J'avais une certaine impatience à voir la nouvelle création de Mari Okada, seule scénariste japonaise connue du grand public, d'autant plus que ces dernières années, elle s'est mise à la réalisation.
La B-A, particulièrement singulière et qui prends au tripes donnait une idée du produit fini.
En 1991, l'aciérie de la ville de Mifuse explose. Un phénomène surnaturel se produit : la ville et ses habitants sont figés dans le temps.
Nous suivons le quotidien de Masamune Kikuiri, jeune collégien qui essaye de vivre dans un monde sans futur ni espoir.
Dès le synopsis, l'autrice Mari Okada frappe fort. D'ailleurs l'élément surnaturel a été "intégré" par les habitants et plus personne ne fait attention aux fumées en forme de loup qui referment les fissures dans le ciel.
C'est au passage d'une conversation banale que le spectateur découvre la vérité : quand un adulte dit au héros "tu n'es encore qu'un enfant" et que celui réponds : "cela fait longtemps que je n'en suis plus un, sans jamais pouvoir devenir un adulte".
Le film se permet de suggérer des éléments de l'intrigue sans avoir à les marteler ou avoir de longs dialogues expliquant chaque fait de manière détaillée. Synonyme du respect de l'intelligence du spectateur de la part de son autrice.
L'histoire tourne autour des sentiments naissants entre les ados, dans un monde figé et où tout changement est prohibé.
L'amour, les sentiments devenant une échappatoire à ce monde absurde tout en étant la transgression d'un tabou, une volonté de percer un abcès d'une société arcboutée sur son passé et incapable de laisser sa place à la liberté, la création (le héros veux devenir dessinateur), l'imagination et le désir d'un monde meilleur.
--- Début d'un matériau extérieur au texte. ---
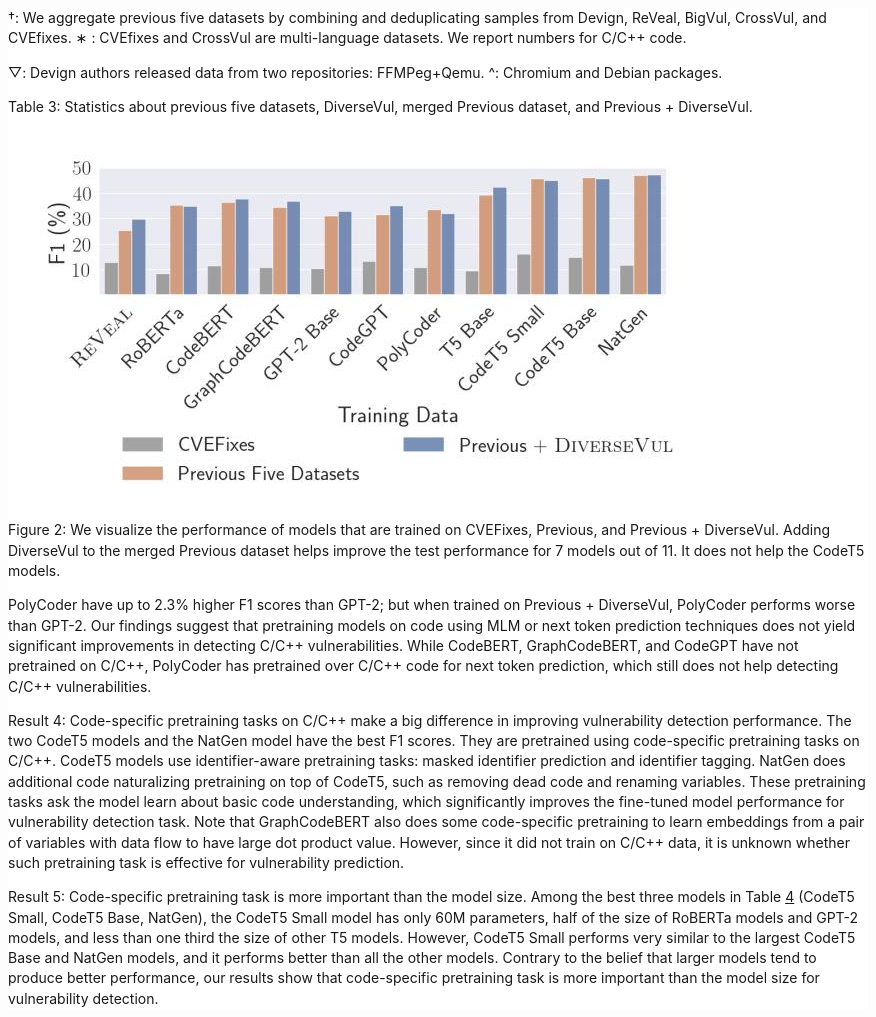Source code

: †: We aggregate previous five datasets by combining and deduplicating samples from Devign, ReVeal, BigVul, CrossVul, and CVEfixes. ∗ : CVEfixes and CrossVul are multi-language datasets. We report numbers for C/C++ code.

▽: Devign authors released data from two repositories: FFMPeg+Qemu. ^: Chromium and Debian packages.

Table 3: Statistics about previous five datasets, DiverseVul, merged Previous dataset, and Previous + DiverseVul.

<span id="page-6-1"></span>![](_page_6_Figure_6.jpeg)

Figure 2: We visualize the performance of models that are trained on CVEFixes, Previous, and Previous + DiverseVul. Adding DiverseVul to the merged Previous dataset helps improve the test performance for 7 models out of 11. It does not help the CodeT5 models.

PolyCoder have up to 2.3% higher F1 scores than GPT-2; but when trained on Previous + DiverseVul, PolyCoder performs worse than GPT-2. Our findings suggest that pretraining models on code using MLM or next token prediction techniques does not yield significant improvements in detecting C/C++ vulnerabilities. While CodeBERT, GraphCodeBERT, and CodeGPT have not pretrained on C/C++, PolyCoder has pretrained over C/C++ code for next token prediction, which still does not help detecting C/C++ vulnerabilities.

Result 4: Code-specific pretraining tasks on C/C++ make a big difference in improving vulnerability detection performance. The two CodeT5 models and the NatGen model have the best F1 scores. They are pretrained using code-specific pretraining tasks on C/C++. CodeT5 models use identifier-aware pretraining tasks: masked identifier prediction and identifier tagging. NatGen does additional code naturalizing pretraining on top of CodeT5, such as removing dead code and renaming variables. These pretraining tasks ask the model learn about basic code understanding, which significantly improves the fine-tuned model performance for vulnerability detection task. Note that GraphCodeBERT also does some code-specific pretraining to learn embeddings from a pair of variables with data flow to have large dot product value. However, since it did not train on C/C++ data, it is unknown whether such pretraining task is effective for vulnerability prediction.

Result 5: Code-specific pretraining task is more important than the model size. Among the best three models in Table [4](#page-7-0) (CodeT5 Small, CodeT5 Base, NatGen), the CodeT5 Small model has only 60M parameters, half of the size of RoBERTa models and GPT-2 models, and less than one third the size of other T5 models. However, CodeT5 Small performs very similar to the largest CodeT5 Base and NatGen models, and it performs better than all the other models. Contrary to the belief that larger models tend to produce better performance, our results show that code-specific pretraining task is more important than the model size for vulnerability detection.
La situation se complexifie avec la découverte d'une enfant sauvage dans l'aciérie, enfermée par les autorités, qui imaginent qu'elle peut les aider à revenir à la normale. Mais cette jeune fille va déclencher des évènements, d'abord entre le héros et sa camarade de classe Atsumi Sagami, une tsundere qui l'obsède.
Un des choix artistique majeurs du film sur lequel Okada a insisté est que les sentiments amoureux ne sont pas des clichés fleur bleu pompés sur les shōjo, mais des sentiments contradictoires, douloureux qui percutent leur vie et les fait prendre des décisions irréfléchies.
Une des grandes qualités du film est qu'elle possède un deuxième niveau de lecture.
L'image d'une vieille usine qui disparait dans une explosion annonçant la fin d'un ère, au début des années 90, est la métaphore de la crise économique de 1992, dont le Japon n'a jamais su se relever depuis 30 ans.
Le fait que cette ville soit figée dans le temps, est aussi une critique à une société japonaise incapable de se renouveler, ancrée dans des traditions d'un autre temps, dans une pression sociale d'un autre âge, dans une rigidité et un moule social anachronique qui brise les individus.
Mari Okada sait de quoi elle parle, elle-même ayant été victime de ce phénomène durant sa scolarité.
Le message du film est tourné vers l'espoir, le renouveau, de laisser libre court à son audace, son imagination, se laisser submerger par ses sentiments, et profiter de la vie.
Le film marque par une animation de qualité incroyable, tant les panoramas, décors, accessoires sont reproduits avec un détail et une netteté très poussée.
Le character design signé par Yuriko Ishii (Another, Maquia - When the Promised Flower Blooms) est particulièrement réussit, rendant ces personnages immédiatement identifiables, reflet de leur personnalité.
Un film à voir, mon seul regret étant qu'il ne soit pas sortit au cinéma, tant le film l'aurait amplement mérité.